[Given records]
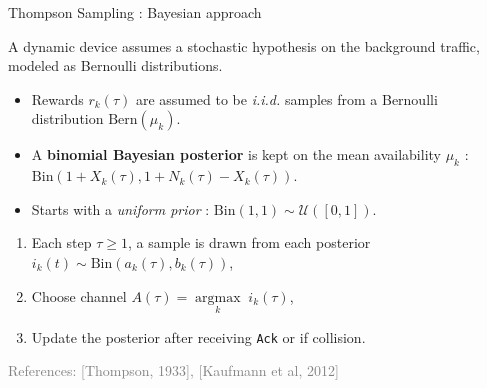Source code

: \documentclass[12pt,english,ignorenonframetext,aspectratio=169,]{beamer}
\providecommand{\tightlist}{%
  \setlength{\itemsep}{0pt}\setlength{\parskip}{0pt}}
\begin{document}
\begin{frame}[noframenumbering]{Thompson Sampling : Bayesian approach}

A dynamic device assumes a stochastic hypothesis on the background
traffic, modeled as Bernoulli distributions.

\begin{itemize}
\item
  Rewards \(r_k(\tau)\) are assumed to be \emph{i.i.d.} samples from a
  Bernoulli distribution \(\mathrm{Bern}(\mu_k)\).
\item
  A \textbf{binomial Bayesian posterior} is kept on the mean
  availability \(\mu_k\) :
  \(\mathrm{Bin}(1 + X_k(\tau), 1 + N_k(\tau) - X_k(\tau))\).
\item
  Starts with a \emph{uniform prior} :
  \(\mathrm{Bin}(1, 1) \sim \mathcal{U}([0,1])\).
\end{itemize}

\begin{enumerate}
\def\labelenumi{\arabic{enumi}.}
\tightlist
\setlength{\itemindent}{1em}  %
\item
  Each step \(\tau \geq 1\), a sample is drawn from each posterior
  \(i_k(t) \sim \mathrm{Bin}(a_k(\tau), b_k(\tau))\),
\item
  Choose channel \(A(\tau) = \mathop{\arg\max}\limits_k \; i_k(\tau)\),
\item
  Update the posterior after receiving \texttt{Ack} or if collision.
\end{enumerate}

\vfill{}\hfill{}\tiny{\textcolor{gray}{References: [Thompson, 1933], [Kaufmann et al, 2012]}}

\end{frame}

\backupend
\end{document}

[Assignment] The answer must be the lines from the first one in the records through the line containing "Starts with a", copied exactly, with no pictures.

[Solution to the exercise]
Source code

: \documentclass[12pt,english,ignorenonframetext,aspectratio=169,]{beamer}
\providecommand{\tightlist}{%
  \setlength{\itemsep}{0pt}\setlength{\parskip}{0pt}}
\begin{document}
\begin{frame}[noframenumbering]{Thompson Sampling : Bayesian approach}

A dynamic device assumes a stochastic hypothesis on the background
traffic, modeled as Bernoulli distributions.

\begin{itemize}
\item
  Rewards \(r_k(\tau)\) are assumed to be \emph{i.i.d.} samples from a
  Bernoulli distribution \(\mathrm{Bern}(\mu_k)\).
\item
  A \textbf{binomial Bayesian posterior} is kept on the mean
  availability \(\mu_k\) :
  \(\mathrm{Bin}(1 + X_k(\tau), 1 + N_k(\tau) - X_k(\tau))\).
\item
  Starts with a \emph{uniform prior} :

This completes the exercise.